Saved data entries
------

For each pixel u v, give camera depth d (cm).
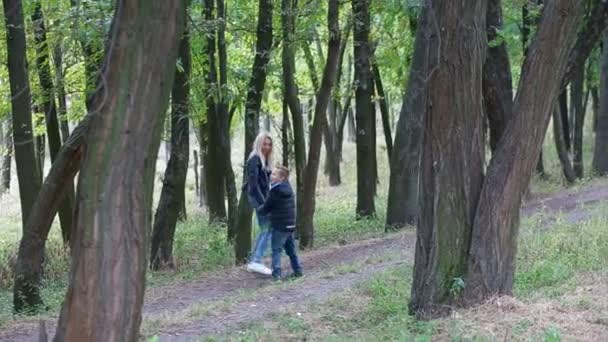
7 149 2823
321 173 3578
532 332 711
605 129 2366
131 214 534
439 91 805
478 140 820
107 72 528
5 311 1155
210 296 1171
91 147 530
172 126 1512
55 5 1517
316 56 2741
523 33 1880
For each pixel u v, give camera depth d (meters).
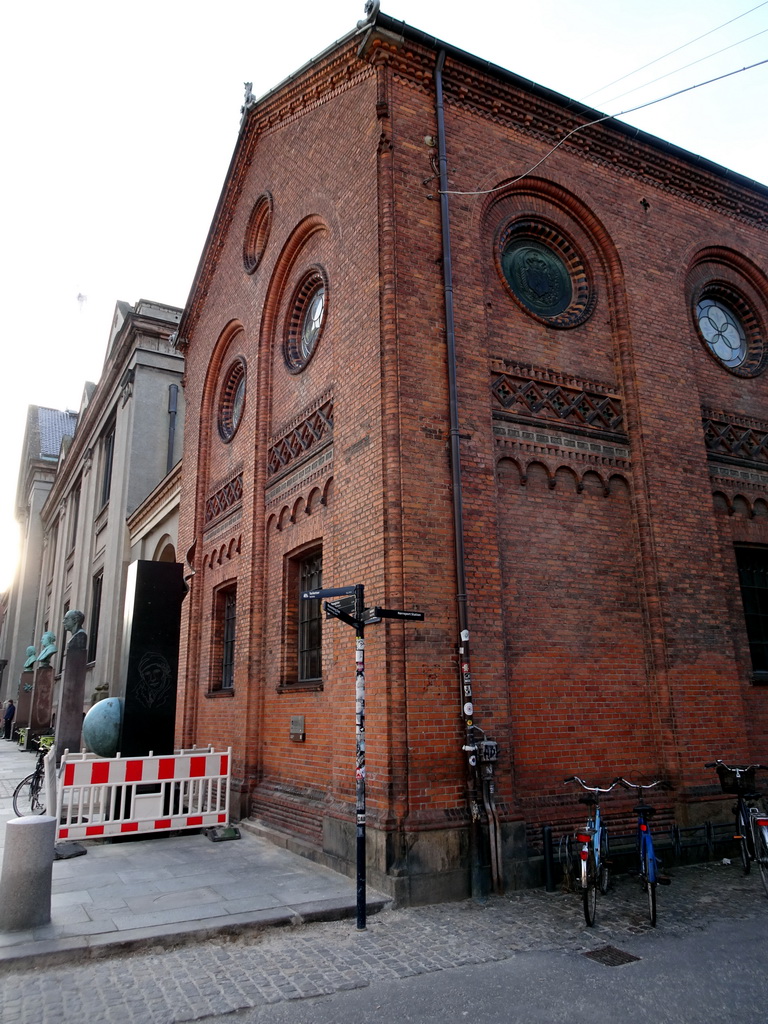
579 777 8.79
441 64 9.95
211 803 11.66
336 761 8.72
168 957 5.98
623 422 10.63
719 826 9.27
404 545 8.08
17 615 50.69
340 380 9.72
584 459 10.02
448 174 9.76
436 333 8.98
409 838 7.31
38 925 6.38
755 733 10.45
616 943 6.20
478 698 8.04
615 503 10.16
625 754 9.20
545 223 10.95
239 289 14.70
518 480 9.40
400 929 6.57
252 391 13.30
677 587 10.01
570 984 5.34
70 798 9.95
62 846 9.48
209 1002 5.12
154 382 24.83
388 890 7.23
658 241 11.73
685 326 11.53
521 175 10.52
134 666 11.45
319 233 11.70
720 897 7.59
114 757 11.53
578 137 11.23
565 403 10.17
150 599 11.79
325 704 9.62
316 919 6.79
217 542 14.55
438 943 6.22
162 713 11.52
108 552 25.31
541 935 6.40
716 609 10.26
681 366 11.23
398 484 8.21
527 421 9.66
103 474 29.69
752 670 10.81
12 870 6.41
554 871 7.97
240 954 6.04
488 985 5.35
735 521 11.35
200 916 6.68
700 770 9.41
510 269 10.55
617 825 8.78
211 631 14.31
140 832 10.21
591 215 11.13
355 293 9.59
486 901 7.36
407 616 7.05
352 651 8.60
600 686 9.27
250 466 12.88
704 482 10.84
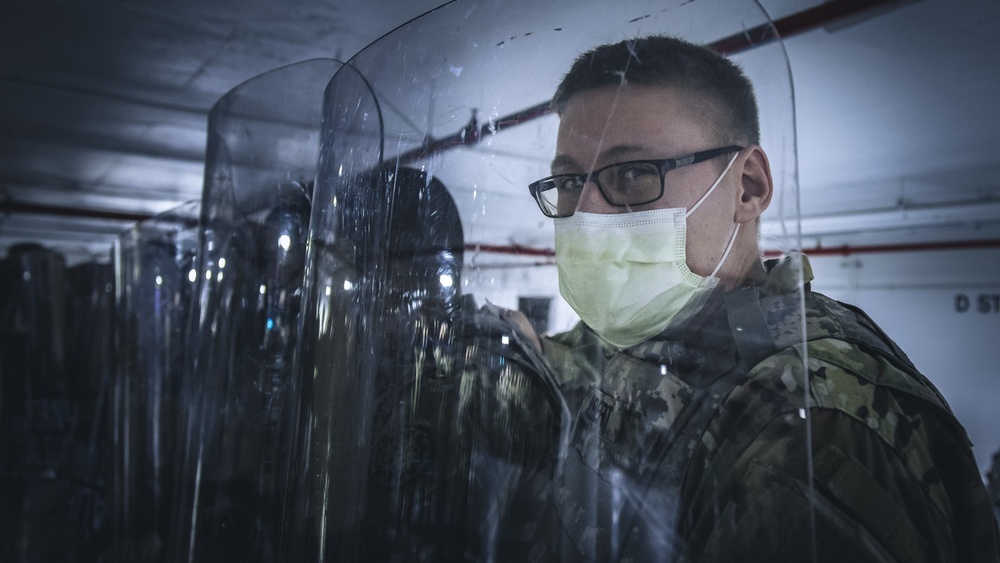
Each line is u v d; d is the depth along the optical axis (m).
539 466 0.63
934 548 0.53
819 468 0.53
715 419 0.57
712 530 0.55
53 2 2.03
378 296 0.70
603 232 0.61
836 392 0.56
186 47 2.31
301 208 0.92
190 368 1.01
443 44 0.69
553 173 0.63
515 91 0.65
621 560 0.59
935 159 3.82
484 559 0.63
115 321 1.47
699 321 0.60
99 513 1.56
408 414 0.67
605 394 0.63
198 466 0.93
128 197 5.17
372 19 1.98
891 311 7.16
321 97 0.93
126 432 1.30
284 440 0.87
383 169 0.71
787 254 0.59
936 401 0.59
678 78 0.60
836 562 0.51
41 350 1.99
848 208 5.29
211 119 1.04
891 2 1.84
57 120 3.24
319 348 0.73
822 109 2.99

------

• [DIRECTIONS FOR THIS TASK]: Reproduce the lines above exactly, please, but not the pictures in them.

• [OUTPUT]:
For each pixel u v, give camera depth d (cm).
7 149 2823
321 173 3578
532 332 711
605 129 2366
131 214 534
439 91 805
478 140 820
107 72 528
5 311 1155
210 296 1171
91 147 530
172 126 1512
55 5 1517
316 56 2741
523 33 1880
For each pixel u v, give camera depth d (meters).
579 777 8.79
441 64 9.95
211 803 11.66
336 761 8.72
168 957 5.98
623 422 10.63
719 826 9.27
404 545 8.08
17 615 50.69
340 380 9.72
584 459 10.02
448 174 9.76
436 333 8.98
409 838 7.31
38 925 6.38
755 733 10.45
616 943 6.20
478 698 8.04
615 503 10.16
625 754 9.20
545 223 10.95
239 289 14.70
518 480 9.40
400 929 6.57
252 391 13.30
677 587 10.01
570 984 5.34
70 798 9.95
62 846 9.48
209 1002 5.12
154 382 24.83
388 890 7.23
658 241 11.73
685 326 11.53
521 175 10.52
134 666 11.45
319 233 11.70
720 897 7.59
114 757 11.53
578 137 11.23
565 403 10.17
150 599 11.79
325 704 9.62
316 919 6.79
217 542 14.55
438 943 6.22
162 713 11.52
108 552 25.31
541 935 6.40
716 609 10.26
681 366 11.23
398 484 8.21
527 421 9.66
103 474 29.69
752 670 10.81
12 870 6.41
554 871 7.97
240 954 6.04
488 985 5.35
735 521 11.35
200 916 6.68
700 770 9.41
510 269 10.55
617 825 8.78
211 631 14.31
140 832 10.21
591 215 11.13
355 293 9.59
486 901 7.36
407 616 7.05
352 651 8.60
600 686 9.27
250 466 12.88
704 482 10.84
Each line is u v d; d is the depth along the optical axis (m).
539 466 0.63
934 548 0.53
819 468 0.53
715 419 0.57
712 530 0.55
53 2 2.03
378 296 0.70
603 232 0.61
836 392 0.56
186 47 2.31
301 208 0.92
190 368 1.01
443 44 0.69
553 173 0.63
515 91 0.65
621 560 0.59
935 159 3.82
484 559 0.63
115 321 1.47
699 321 0.60
99 513 1.56
408 414 0.67
605 394 0.63
198 466 0.93
128 197 5.17
372 19 1.98
891 311 7.16
321 97 0.93
126 432 1.30
284 440 0.87
383 169 0.71
787 254 0.59
936 401 0.59
678 78 0.60
836 562 0.51
41 350 1.99
848 208 5.29
211 119 1.04
891 2 1.84
57 120 3.24
319 348 0.73
822 109 2.99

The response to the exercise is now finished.